Reform startet Mitte 2009
Mehr Geld für Meister-Bafög

Die Bundesregierung will die Mittel für das Meister-Bafög aufstocken und mit Erfolgsprämien locken. Bildungsministerin Annette Schavan startet die Reform Mitte 2009, erhofft sich einen "Motivationsschub" und will dem Fachkräftemangel vorbeugen.

BERLIN. Die Bundesregierung will die Mittel für das Meister-Bafög aufstocken, den Kreis der Nutznießer ausweiten und zudem mit Erfolgsprämien locken. "Insgesamt wollen wir damit einen Motivationsschub geben, eine berufliche Aufstiegsfortbildung in Angriff zu nehmen und erfolgreich abzuschließen, und die Zahl der vorzeitig abgebrochenen Maßnahmen senken", sagte Bundesbildungsministerin Annette Schavan (CDU), nachdem das Kabinett die Reform gestern auf den Weg gebracht hatte. So will sie auch dem Facharbeitermangel vorbeugen. Zuletzt war die Zahl der Geförderten von knapp 141 000 auf 134 000 gesunken.

Anders als geplant, kann die Reform allerdings nicht zum 1. Januar sondern erst Mitte 2009 wirksam werden. Eine volle Aufstockung schon im ersten Jahr wollten nach Informationen des Handelsblattes die Haushälter im Bundestag nicht akzeptieren.

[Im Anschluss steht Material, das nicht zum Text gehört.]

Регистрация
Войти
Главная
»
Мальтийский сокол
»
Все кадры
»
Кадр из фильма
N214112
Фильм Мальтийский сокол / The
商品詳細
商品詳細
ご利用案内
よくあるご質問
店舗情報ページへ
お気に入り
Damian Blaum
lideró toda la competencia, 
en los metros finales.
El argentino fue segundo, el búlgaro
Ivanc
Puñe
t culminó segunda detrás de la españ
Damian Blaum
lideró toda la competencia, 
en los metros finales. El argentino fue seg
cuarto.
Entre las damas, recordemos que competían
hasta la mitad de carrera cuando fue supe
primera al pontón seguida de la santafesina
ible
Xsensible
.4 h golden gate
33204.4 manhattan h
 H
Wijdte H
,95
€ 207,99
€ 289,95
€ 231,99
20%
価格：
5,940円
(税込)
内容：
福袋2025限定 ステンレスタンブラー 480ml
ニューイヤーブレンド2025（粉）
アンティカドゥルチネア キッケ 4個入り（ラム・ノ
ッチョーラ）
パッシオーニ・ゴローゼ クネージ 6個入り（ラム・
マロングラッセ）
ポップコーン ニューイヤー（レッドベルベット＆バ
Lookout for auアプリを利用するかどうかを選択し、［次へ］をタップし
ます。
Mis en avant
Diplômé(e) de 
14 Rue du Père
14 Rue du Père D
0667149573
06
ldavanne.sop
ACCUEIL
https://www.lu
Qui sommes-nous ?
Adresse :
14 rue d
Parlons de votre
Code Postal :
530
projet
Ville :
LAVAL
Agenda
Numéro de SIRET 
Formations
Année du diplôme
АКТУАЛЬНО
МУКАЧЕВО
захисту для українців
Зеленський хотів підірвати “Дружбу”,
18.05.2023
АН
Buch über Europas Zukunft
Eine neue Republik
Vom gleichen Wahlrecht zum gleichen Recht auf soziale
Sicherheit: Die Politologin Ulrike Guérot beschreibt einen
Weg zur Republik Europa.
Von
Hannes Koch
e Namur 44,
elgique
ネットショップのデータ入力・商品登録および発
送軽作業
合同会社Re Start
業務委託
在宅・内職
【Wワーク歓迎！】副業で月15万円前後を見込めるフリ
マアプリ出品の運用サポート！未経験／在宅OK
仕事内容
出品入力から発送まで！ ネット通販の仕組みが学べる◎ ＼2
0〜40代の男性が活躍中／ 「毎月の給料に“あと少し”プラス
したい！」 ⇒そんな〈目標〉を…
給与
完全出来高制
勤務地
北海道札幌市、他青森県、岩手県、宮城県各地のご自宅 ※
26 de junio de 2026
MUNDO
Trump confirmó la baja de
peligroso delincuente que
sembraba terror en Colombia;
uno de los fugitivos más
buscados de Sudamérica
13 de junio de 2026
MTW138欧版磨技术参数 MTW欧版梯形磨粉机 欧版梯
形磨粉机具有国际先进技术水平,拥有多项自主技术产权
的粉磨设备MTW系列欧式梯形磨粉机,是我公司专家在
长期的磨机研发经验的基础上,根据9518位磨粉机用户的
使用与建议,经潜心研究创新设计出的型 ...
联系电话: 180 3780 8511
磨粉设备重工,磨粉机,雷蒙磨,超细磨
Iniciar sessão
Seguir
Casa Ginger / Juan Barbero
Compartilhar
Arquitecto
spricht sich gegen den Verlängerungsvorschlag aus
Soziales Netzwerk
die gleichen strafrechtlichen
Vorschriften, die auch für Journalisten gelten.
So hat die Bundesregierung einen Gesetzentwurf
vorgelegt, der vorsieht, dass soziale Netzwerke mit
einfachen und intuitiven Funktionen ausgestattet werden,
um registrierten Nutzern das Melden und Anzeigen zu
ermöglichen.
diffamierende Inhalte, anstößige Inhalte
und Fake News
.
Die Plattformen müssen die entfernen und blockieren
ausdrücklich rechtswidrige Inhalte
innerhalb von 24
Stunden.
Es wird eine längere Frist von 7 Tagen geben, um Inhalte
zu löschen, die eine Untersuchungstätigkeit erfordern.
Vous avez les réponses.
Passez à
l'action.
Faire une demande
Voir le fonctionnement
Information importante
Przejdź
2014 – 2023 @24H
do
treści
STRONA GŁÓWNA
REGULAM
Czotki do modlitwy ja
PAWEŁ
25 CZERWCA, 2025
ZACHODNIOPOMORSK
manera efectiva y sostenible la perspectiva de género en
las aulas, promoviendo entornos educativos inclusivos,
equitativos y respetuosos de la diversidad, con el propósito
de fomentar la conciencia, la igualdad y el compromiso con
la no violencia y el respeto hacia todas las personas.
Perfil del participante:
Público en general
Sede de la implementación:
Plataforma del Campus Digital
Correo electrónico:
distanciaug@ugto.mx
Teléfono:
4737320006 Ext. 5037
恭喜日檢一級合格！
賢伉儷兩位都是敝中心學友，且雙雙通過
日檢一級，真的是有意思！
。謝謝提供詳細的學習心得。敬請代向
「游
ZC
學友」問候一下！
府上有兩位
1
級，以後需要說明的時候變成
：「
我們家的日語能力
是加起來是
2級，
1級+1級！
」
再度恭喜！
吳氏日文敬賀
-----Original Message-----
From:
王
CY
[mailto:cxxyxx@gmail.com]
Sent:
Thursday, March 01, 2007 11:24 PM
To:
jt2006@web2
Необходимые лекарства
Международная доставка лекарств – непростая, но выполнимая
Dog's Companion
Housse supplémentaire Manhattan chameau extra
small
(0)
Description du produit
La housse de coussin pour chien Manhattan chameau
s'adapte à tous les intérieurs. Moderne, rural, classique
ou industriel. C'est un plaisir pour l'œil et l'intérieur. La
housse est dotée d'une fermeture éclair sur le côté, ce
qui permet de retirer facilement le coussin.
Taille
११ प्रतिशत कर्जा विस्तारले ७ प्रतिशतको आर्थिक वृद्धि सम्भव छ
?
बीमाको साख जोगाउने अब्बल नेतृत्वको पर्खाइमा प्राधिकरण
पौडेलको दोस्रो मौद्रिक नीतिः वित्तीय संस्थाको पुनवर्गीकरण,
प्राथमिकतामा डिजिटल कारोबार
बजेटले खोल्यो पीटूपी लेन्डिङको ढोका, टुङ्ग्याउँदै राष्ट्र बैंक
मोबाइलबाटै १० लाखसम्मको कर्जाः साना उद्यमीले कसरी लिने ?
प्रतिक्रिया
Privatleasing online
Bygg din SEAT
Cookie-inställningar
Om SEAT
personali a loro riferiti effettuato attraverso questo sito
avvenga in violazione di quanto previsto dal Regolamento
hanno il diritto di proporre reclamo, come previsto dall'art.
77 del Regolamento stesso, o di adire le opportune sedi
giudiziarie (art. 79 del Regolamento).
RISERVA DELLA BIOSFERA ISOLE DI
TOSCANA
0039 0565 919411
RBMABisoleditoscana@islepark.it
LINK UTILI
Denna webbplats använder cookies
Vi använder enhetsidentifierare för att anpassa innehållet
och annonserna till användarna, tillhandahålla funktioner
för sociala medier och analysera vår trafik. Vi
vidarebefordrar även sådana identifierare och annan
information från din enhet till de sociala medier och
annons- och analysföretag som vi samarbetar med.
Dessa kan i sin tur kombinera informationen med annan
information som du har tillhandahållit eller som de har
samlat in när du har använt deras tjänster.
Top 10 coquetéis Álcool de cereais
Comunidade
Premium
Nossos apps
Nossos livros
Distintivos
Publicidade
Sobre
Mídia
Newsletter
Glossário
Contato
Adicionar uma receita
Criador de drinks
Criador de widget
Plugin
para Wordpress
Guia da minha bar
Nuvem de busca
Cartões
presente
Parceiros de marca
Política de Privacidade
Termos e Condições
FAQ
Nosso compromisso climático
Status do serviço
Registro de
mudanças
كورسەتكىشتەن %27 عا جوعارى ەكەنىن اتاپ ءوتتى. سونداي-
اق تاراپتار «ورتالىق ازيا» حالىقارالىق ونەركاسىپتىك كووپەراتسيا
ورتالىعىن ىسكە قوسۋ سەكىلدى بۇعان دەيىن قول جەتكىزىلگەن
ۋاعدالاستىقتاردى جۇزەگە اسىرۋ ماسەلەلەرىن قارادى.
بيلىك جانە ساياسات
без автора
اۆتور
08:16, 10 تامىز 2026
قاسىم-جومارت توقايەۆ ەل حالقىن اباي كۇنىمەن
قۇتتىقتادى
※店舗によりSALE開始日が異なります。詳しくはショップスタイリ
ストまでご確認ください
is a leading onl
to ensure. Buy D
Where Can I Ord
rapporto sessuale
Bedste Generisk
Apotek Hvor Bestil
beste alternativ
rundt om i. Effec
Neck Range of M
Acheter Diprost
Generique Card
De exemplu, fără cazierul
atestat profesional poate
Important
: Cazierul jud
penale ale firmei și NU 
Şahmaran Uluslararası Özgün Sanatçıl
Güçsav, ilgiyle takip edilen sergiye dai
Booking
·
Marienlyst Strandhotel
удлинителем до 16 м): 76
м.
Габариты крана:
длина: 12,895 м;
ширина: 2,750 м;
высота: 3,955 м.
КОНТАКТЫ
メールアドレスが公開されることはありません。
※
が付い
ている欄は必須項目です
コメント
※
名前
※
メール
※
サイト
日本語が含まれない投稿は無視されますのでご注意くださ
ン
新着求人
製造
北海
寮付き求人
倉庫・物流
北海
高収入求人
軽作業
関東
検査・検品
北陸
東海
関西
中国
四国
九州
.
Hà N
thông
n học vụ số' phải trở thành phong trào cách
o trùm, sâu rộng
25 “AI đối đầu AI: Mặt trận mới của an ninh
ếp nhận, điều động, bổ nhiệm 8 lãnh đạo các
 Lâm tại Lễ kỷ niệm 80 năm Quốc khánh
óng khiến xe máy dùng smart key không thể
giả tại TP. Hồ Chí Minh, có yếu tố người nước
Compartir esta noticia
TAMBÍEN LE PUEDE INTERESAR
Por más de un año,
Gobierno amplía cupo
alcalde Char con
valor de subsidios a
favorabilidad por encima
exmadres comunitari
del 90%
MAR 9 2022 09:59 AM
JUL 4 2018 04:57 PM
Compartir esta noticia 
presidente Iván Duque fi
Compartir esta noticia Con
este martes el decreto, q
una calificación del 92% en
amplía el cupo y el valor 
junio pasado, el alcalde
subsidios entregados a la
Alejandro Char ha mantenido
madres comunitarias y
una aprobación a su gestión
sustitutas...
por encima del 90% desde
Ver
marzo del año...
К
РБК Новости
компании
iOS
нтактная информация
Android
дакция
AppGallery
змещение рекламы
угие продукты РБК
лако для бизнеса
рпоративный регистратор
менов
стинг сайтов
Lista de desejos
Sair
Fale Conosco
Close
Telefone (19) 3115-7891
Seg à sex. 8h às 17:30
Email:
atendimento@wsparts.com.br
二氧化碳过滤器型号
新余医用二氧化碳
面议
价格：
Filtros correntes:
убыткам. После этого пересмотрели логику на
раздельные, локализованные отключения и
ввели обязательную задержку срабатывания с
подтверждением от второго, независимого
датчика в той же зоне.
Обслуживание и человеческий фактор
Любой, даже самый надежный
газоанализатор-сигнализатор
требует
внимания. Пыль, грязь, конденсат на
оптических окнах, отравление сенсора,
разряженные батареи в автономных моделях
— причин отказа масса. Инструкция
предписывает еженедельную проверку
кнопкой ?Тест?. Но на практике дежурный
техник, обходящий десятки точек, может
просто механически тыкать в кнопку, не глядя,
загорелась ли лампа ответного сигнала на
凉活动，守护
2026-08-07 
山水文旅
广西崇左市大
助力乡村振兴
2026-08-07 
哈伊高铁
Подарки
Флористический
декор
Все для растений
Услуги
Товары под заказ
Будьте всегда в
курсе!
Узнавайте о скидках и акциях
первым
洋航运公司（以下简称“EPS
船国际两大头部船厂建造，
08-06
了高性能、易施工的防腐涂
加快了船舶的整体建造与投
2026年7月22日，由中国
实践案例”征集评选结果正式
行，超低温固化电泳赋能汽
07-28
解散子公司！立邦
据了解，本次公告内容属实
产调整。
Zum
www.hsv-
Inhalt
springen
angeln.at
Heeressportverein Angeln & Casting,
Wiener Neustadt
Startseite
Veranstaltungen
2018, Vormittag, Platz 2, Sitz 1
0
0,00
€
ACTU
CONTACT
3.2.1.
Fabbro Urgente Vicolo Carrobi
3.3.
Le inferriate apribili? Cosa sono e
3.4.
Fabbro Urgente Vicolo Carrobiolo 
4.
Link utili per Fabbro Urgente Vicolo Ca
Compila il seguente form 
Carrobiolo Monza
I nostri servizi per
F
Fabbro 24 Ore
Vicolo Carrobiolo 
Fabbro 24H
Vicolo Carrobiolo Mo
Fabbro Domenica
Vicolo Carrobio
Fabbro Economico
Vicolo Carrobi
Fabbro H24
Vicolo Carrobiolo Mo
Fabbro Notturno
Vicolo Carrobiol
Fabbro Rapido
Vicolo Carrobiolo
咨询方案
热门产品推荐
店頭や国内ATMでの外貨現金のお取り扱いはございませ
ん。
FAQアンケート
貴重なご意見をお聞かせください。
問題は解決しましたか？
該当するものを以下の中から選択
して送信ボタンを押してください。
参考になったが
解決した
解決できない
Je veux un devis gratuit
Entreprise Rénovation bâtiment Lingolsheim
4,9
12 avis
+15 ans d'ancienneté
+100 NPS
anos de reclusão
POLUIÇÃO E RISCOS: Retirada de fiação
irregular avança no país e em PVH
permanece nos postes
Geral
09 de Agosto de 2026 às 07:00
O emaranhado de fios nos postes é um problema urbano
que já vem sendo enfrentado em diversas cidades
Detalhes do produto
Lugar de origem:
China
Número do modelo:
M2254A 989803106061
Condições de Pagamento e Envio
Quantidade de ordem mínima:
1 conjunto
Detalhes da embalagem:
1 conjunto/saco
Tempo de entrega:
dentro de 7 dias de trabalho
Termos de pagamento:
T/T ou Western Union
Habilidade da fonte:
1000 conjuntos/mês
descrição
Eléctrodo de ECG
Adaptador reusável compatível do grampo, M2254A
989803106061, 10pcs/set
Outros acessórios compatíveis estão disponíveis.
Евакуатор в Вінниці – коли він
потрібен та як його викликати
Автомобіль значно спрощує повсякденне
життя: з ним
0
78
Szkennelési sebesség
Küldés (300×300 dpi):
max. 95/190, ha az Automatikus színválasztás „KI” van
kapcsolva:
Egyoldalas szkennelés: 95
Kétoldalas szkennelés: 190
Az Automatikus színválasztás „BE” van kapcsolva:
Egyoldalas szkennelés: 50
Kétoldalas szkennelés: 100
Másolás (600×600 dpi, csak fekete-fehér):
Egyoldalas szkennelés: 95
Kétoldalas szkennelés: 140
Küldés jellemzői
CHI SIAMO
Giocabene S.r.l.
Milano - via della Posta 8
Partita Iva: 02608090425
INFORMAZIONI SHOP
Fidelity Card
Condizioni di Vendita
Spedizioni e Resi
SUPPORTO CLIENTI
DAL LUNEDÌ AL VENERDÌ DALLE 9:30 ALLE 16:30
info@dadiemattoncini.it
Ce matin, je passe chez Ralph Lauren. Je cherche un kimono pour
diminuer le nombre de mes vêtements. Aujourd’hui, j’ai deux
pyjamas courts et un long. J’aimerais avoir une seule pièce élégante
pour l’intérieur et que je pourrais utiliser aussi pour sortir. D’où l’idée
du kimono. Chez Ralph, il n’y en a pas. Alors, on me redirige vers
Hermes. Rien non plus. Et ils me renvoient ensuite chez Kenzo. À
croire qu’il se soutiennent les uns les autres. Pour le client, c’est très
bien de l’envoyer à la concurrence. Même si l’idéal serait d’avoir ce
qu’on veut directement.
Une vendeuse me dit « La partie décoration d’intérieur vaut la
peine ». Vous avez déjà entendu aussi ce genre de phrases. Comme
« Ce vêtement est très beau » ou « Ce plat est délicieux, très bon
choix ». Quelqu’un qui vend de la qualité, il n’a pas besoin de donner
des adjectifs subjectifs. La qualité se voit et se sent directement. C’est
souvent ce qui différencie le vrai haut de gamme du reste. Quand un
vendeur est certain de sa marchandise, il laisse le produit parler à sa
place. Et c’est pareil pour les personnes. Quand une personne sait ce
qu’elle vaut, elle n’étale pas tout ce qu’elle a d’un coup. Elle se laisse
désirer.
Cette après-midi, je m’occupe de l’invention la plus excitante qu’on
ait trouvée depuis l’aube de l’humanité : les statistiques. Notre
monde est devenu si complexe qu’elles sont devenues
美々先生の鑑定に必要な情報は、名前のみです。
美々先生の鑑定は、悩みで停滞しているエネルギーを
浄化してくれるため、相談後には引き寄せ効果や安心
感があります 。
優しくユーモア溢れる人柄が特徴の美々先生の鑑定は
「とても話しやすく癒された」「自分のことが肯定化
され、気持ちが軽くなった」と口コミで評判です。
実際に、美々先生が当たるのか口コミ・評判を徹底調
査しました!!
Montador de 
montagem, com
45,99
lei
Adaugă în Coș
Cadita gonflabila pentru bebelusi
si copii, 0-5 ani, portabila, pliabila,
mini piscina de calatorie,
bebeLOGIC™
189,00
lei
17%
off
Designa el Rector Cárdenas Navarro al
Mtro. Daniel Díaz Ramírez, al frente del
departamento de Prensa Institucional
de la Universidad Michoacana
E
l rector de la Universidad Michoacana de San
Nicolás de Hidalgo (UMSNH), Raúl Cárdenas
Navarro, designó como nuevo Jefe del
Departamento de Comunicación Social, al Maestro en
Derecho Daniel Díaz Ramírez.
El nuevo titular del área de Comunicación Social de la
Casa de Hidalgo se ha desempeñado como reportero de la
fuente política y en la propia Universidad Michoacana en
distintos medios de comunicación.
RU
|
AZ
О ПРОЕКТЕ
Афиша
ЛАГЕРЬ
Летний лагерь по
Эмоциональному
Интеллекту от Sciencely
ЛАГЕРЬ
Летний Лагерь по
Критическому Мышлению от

Ein "riesiges Potenzial" sieht jedenfalls mittelfristig der Weiterbildungsexperte des DIHK, Knut Diekmann. Heute schließen jährlich rund 480 000 Menschen eine Berufsausbildung ab, aber nur 97 000 bilden sich erfolgreich zum Meister, Fachwirt oder-kaufmann weiter. "Angesichts der technologischen Herausforderungen würde es durchaus Sinn machen, jeden zweiten im Laufe seines Berufslebens weiter zu bilden", so Diekmann.

Insgesamt will der Bund seine Mittel von zuletzt 125 Mill. Euro jährlich sukzessive auf 200 Mill. im Jahr 2012 steigern. Fürs erste Jahr sind 22 Mill. zusätzlich veranschlagt. Die Länder steuern 22 Prozent bei.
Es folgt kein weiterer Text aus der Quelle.